Transcribe the listing below in full, keeping every line exactly as it is.

[[ Task input, beginning ]]

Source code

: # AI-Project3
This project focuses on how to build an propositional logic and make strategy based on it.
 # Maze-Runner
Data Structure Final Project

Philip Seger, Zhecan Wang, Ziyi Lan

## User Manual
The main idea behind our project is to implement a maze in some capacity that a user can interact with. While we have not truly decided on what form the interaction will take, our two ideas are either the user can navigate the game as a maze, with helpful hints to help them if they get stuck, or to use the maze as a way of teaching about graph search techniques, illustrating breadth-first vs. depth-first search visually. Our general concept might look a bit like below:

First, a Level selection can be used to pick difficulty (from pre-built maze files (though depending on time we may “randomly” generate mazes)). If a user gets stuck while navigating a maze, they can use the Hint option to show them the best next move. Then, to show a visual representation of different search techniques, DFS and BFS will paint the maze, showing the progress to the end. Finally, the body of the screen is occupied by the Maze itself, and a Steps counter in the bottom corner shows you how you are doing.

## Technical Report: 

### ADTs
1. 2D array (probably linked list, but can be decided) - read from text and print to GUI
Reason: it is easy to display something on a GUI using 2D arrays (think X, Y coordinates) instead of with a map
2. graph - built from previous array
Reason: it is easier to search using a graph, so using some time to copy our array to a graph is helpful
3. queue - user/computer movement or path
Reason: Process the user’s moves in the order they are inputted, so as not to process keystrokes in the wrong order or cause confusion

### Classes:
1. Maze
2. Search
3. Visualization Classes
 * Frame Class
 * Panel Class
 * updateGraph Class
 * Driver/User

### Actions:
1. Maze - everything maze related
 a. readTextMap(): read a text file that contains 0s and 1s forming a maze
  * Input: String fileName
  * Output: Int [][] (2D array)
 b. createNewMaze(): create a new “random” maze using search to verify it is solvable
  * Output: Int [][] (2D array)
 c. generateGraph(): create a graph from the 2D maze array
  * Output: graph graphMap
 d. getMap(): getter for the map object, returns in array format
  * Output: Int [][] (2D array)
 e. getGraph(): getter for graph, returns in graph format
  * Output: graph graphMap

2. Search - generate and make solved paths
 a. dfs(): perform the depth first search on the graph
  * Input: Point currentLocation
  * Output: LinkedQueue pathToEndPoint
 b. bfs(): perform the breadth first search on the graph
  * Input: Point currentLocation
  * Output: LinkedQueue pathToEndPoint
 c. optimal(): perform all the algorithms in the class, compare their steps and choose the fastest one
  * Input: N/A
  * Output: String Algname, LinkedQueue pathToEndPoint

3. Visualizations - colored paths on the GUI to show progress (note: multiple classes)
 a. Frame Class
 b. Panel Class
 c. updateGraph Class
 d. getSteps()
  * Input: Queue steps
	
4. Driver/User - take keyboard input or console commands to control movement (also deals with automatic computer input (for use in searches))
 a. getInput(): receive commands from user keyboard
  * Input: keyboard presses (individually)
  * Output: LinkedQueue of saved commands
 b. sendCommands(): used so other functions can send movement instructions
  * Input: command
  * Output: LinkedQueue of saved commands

[[ Task input, end ]]

Response area:
Source code

: # AI-Project3
This project focuses on how to build an propositional logic and make strategy based on it.
 # Maze-Runner
Data Structure Final Project

Philip Seger, Zhecan Wang, Ziyi Lan

## User Manual
The main idea behind our project is to implement a maze in some capacity that a user can interact with. While we have not truly decided on what form the interaction will take, our two ideas are either the user can navigate the game as a maze, with helpful hints to help them if they get stuck, or to use the maze as a way of teaching about graph search techniques, illustrating breadth-first vs. depth-first search visually. Our general concept might look a bit like below:

First, a Level selection can be used to pick difficulty (from pre-built maze files (though depending on time we may “randomly” generate mazes)). If a user gets stuck while navigating a maze, they can use the Hint option to show them the best next move. Then, to show a visual representation of different search techniques, DFS and BFS will paint the maze, showing the progress to the end. Finally, the body of the screen is occupied by the Maze itself, and a Steps counter in the bottom corner shows you how you are doing.

## Technical Report: 

### ADTs
1. 2D array (probably linked list, but can be decided) - read from text and print to GUI
Reason: it is easy to display something on a GUI using 2D arrays (think X, Y coordinates) instead of with a map
2. graph - built from previous array
Reason: it is easier to search using a graph, so using some time to copy our array to a graph is helpful
3. queue - user/computer movement or path
Reason: Process the user’s moves in the order they are inputted, so as not to process keystrokes in the wrong order or cause confusion

### Classes:
1. Maze
2. Search
3. Visualization Classes
 * Frame Class
 * Panel Class
 * updateGraph Class
 * Driver/User

### Actions:
1. Maze - everything maze related
 a. readTextMap(): read a text file that contains 0s and 1s forming a maze
  * Input: String fileName
  * Output: Int [][] (2D array)
 b. createNewMaze(): create a new “random” maze using search to verify it is solvable
  * Output: Int [][] (2D array)
 c. generateGraph(): create a graph from the 2D maze array
  * Output: graph graphMap
 d. getMap(): getter for the map object, returns in array format
  * Output: Int [][] (2D array)
 e. getGraph(): getter for graph, returns in graph format
  * Output: graph graphMap

2. Search - generate and make solved paths
 a. dfs(): perform the depth first search on the graph
  * Input: Point currentLocation
  * Output: LinkedQueue pathToEndPoint
 b. bfs(): perform the breadth first search on the graph
  * Input: Point currentLocation
  * Output: LinkedQueue pathToEndPoint
 c. optimal(): perform all the algorithms in the class, compare their steps and choose the fastest one
  * Input: N/A
  * Output: String Algname, LinkedQueue pathToEndPoint

3. Visualizations - colored paths on the GUI to show progress (note: multiple classes)
 a. Frame Class
 b. Panel Class
 c. updateGraph Class
 d. getSteps()
  * Input: Queue steps
	
4. Driver/User - take keyboard input or console commands to control movement (also deals with automatic computer input (for use in searches))
 a. getInput(): receive commands from user keyboard
  * Input: keyboard presses (individually)
  * Output: LinkedQueue of saved commands
 b. sendCommands(): used so other functions can send movement instructions
  * Input: command
  * Output: LinkedQueue of saved commands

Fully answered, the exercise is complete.